- _GOAL_:
Return every line of all the items below unchanged, character for character.
____ TASK MATERIAL
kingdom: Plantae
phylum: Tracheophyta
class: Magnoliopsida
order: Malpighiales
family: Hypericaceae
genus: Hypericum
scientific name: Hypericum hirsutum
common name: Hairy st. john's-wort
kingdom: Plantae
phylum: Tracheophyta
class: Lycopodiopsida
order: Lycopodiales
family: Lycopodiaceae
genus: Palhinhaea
________
- _RESPONSE BELOW_:
kingdom: Plantae
phylum: Tracheophyta
class: Magnoliopsida
order: Malpighiales
family: Hypericaceae
genus: Hypericum
scientific name: Hypericum hirsutum
common name: Hairy st. john's-wort
kingdom: Plantae
phylum: Tracheophyta
class: Lycopodiopsida
order: Lycopodiales
family: Lycopodiaceae
genus: Palhinhaea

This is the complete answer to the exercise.